Travelers will want to make sure they have plenty of memory cards before they board the Banff Gondola from. That’s because the views from the four-passenger gondola cars are spectacular going to and from the top of Sulphur Mountain. But the views of six mountain ranges from the observation deck are even more incredibly stunning. Once at the top, visitors can take the skywalk to get to an historic site and meteorological station. There are also interpretive hiking trails. The gondola closes in winter.
Melting glaciers are responsible for the gorgeous turquoise waters of Peyto Lake, making it popular with photographers. The lake, which sits at an elevation of 1,900 meters (6,100 feet), is accessible from the Columbia Icefields Parkway. Considered one of the prettiest lakes in the world, Peyto Lake is best seen from Bow Summit, about 39 km (24 mile)s from Lake Louise, on the parkway. It takes about 15 minutes to walk a paved trail from the parking lot to an observation deck overlooking the lake. The lake is so popular with tourists that it can sometimes be difficult to find a spot to see the lake on the viewing platform.
Getting to Sunshine Meadows, high in the Canadian Rockies atop the Continental Divide and the border between Alberta and British Columbia, might be a challenge, but the spectacular scenery is worth the effort. The meadows is considered to have the best alpine hiking and scenery in the Canadian Rockies. As spring turns into summer the meadows are in full bloom and ablaze with colorful wildflowers. Visitors start by taking a shuttle bus to the drop-off point. There, they can decide if they want a gentle one- to two-hour walk through the meadows or opt for a more challenging all-day hike to Quartz Ridge or Healy Pass. Either way, they’re in for a scenic treat.
With its emerald green waters, Lake Louise is an amazing sight. Visitors can feast on its pristine beauty as they hike around the lake, named for British Queen Victoria’s fourth daughter, Princess Louise Caroline Alberta. This iconic lake is one that needs to be experienced in all seasons to really appreciate the lush greens of summer and the snow-capped mountains in winter. Fairmont’s Chateau Lake Louise, a luxury resort hotel built at the turn of the 20th century by the Canadian Pacific Railway, is located on Lake Louise’s eastern shore. Lake Louise is also a winter sports paradise, home to one of the largest ski resorts in North America. The best way to get here is by following the Bow Valley Parkway, a 48-kilometer (30-mile), scenic, secondary highway paralleling the Trans-Canada Highway between the town of Banff and the village of Lake Louise.
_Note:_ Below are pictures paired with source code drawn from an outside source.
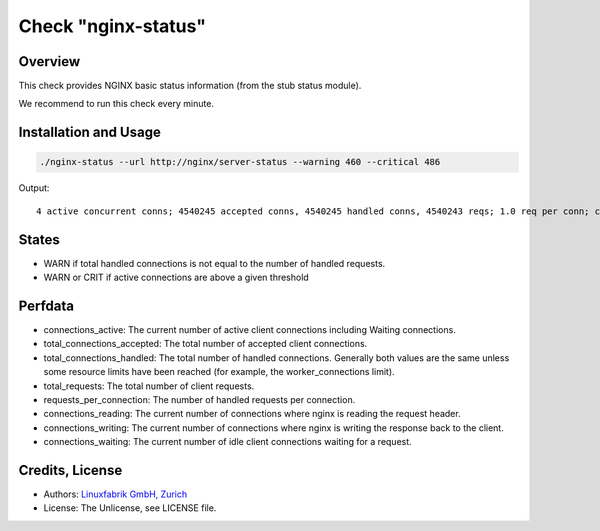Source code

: Check "nginx-status"
====================

Overview
--------

This check provides NGINX basic status information (from the stub status module).

We recommend to run this check every minute.


Installation and Usage
----------------------

.. code-block:: bash

    ./nginx-status --url http://nginx/server-status --warning 460 --critical 486

Output::

    4 active concurrent conns; 4540245 accepted conns, 4540245 handled conns, 4540243 reqs; 1.0 req per conn; currently 0 receiving reqs, 2 sending responses, 2 keep-alive conns


States
------

* WARN if total handled connections is not equal to the number of handled requests.
* WARN or CRIT if active connections are above a given threshold


Perfdata
--------

* connections_active: The current number of active client connections including Waiting connections. 
* total_connections_accepted: The total number of accepted client connections. 
* total_connections_handled: The total number of handled connections. Generally both values are the same unless some resource limits have been reached (for example, the worker_connections limit).
* total_requests: The total number of client requests. 
* requests_per_connection: The number of handled requests per connection.
* connections_reading: The current number of connections where nginx is reading the request header.
* connections_writing: The current number of connections where nginx is writing the response back to the client.
* connections_waiting: The current number of idle client connections waiting for a request.


Credits, License
----------------

* Authors: `Linuxfabrik GmbH, Zurich <https://www.linuxfabrik.ch>`_
* License: The Unlicense, see LICENSE file.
Fed by glaciers, Moraine Lake is known for its stunning blue waters. The coloration is thanks to light refracting off the glacier flour. Located just 12.5 km 7.5 miles) from Lake Louise, Moraine Lake is surrounded by the beauty of the impressive Canadian Rocky Mountains. There are a number of hiking trails around Moraine Lake. Just be sure to check the trail conditions before you set out to go as they are sometimes restricted because of grizzly bear activity. One of the most popular trails is the Rockpile trail, a short path with little gain in elevation, and yet rewards visitors with one of the most beautiful views in Banff National Park. From the top of Rockpile, you’ll see the Valley of the Ten Peaks, the ten glacier-cut peaks that surround Moraine Lake. This includes Mt. Temple, the third highest peak in Banff National Park, at 3549 meters (11,636 feet).